[Records drawn from a dataset]

━━━━━━━━━━━━━━━━

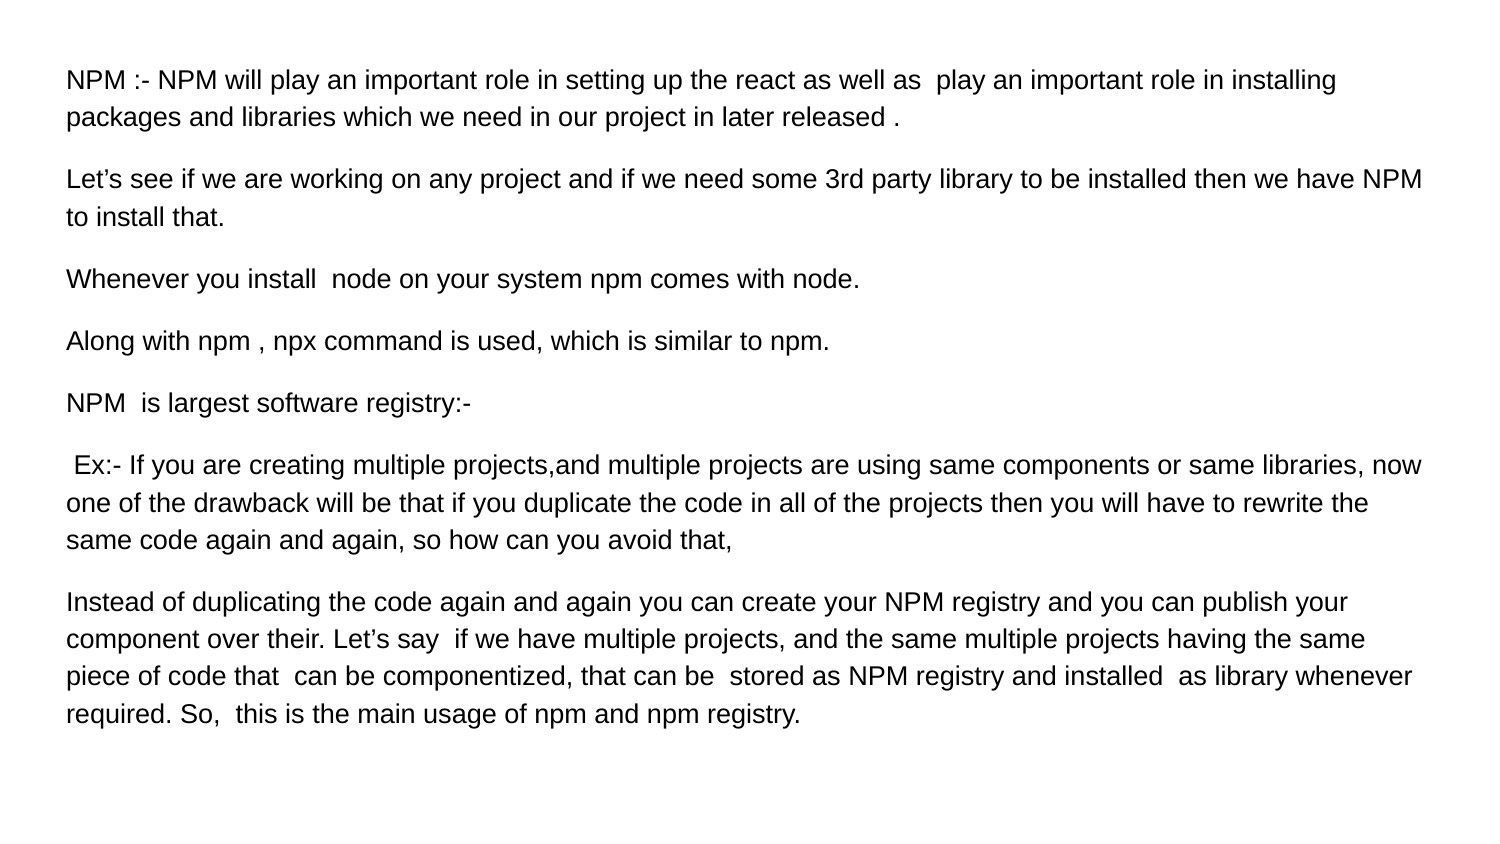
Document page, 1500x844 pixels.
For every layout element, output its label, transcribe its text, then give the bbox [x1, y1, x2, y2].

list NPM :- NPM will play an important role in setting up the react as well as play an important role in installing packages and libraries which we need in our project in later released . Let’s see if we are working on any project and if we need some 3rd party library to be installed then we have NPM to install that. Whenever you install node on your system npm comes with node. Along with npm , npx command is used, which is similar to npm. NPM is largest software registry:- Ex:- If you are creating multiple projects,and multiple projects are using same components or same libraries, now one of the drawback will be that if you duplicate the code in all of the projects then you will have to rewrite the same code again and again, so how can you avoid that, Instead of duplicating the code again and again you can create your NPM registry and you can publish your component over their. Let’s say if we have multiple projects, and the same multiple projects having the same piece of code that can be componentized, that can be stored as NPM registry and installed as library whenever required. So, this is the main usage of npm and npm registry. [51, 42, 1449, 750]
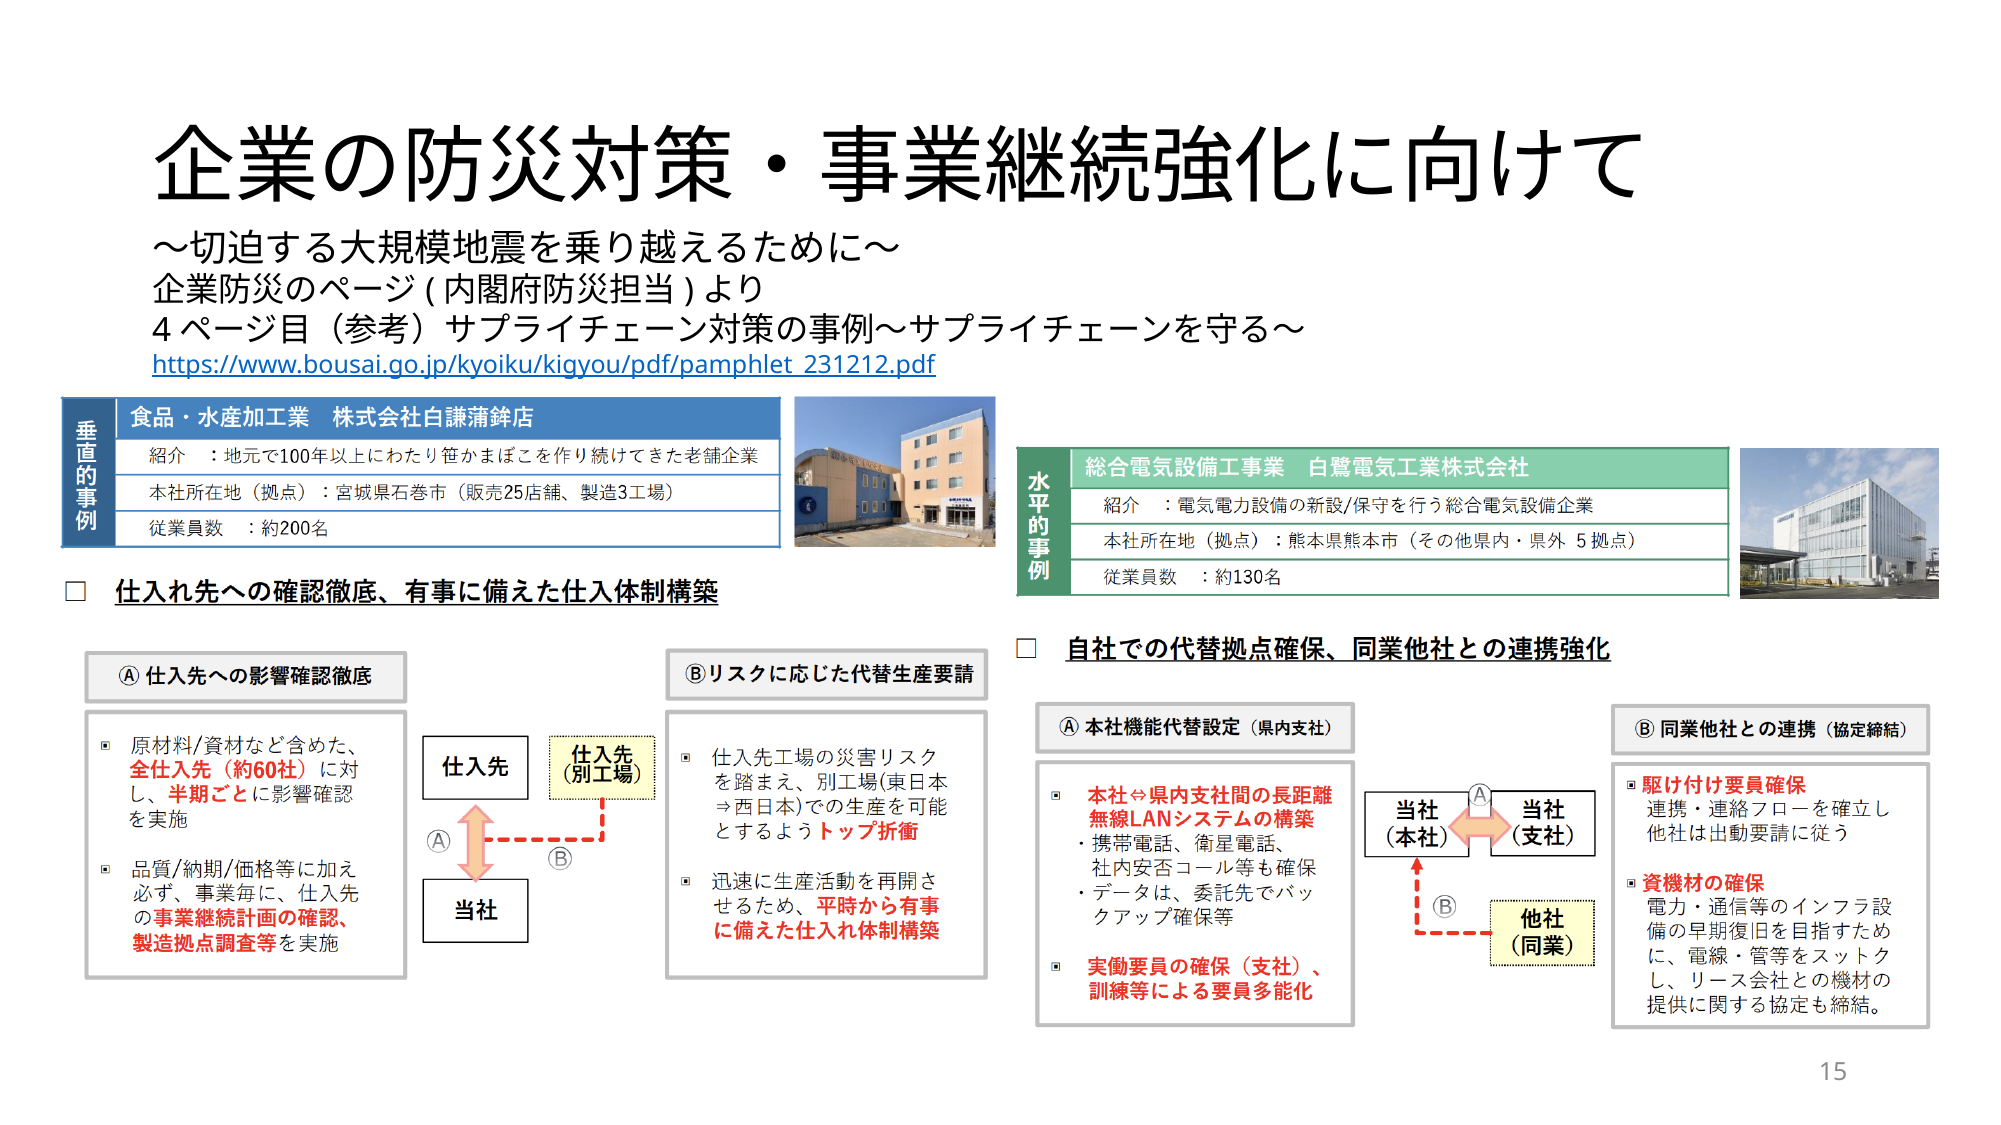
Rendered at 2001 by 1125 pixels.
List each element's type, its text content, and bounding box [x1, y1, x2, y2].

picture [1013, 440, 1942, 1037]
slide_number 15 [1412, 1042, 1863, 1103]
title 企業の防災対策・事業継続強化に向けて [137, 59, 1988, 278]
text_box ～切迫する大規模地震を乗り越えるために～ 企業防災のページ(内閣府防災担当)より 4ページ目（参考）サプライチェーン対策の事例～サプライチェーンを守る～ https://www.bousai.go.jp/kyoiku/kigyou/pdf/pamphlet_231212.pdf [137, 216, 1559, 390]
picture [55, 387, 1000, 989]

━━━━━━━━━━━━━━━━

REQUIREMENT: Images do not belong in the copy; reproduce all other parts of the records above verbatim.

RESPONSE TO THIS TASK:
Document page, 1500x844 pixels.
For every layout element, output its label, transcribe its text, then give the bbox [x1, y1, x2, y2].

list NPM :- NPM will play an important role in setting up the react as well as play an important role in installing packages and libraries which we need in our project in later released . Let’s see if we are working on any project and if we need some 3rd party library to be installed then we have NPM to install that. Whenever you install node on your system npm comes with node. Along with npm , npx command is used, which is similar to npm. NPM is largest software registry:- Ex:- If you are creating multiple projects,and multiple projects are using same components or same libraries, now one of the drawback will be that if you duplicate the code in all of the projects then you will have to rewrite the same code again and again, so how can you avoid that, Instead of duplicating the code again and again you can create your NPM registry and you can publish your component over their. Let’s say if we have multiple projects, and the same multiple projects having the same piece of code that can be componentized, that can be stored as NPM registry and installed as library whenever required. So, this is the main usage of npm and npm registry. [51, 42, 1449, 750]
Rendered at 2001 by 1125 pixels.
List each element's type, its text content, and bounding box [x1, y1, x2, y2].

picture [1013, 440, 1942, 1037]
slide_number 15 [1412, 1042, 1863, 1103]
title 企業の防災対策・事業継続強化に向けて [137, 59, 1988, 278]
text_box ～切迫する大規模地震を乗り越えるために～ 企業防災のページ(内閣府防災担当)より 4ページ目（参考）サプライチェーン対策の事例～サプライチェーンを守る～ https://www.bousai.go.jp/kyoiku/kigyou/pdf/pamphlet_231212.pdf [137, 216, 1559, 390]
picture [55, 387, 1000, 989]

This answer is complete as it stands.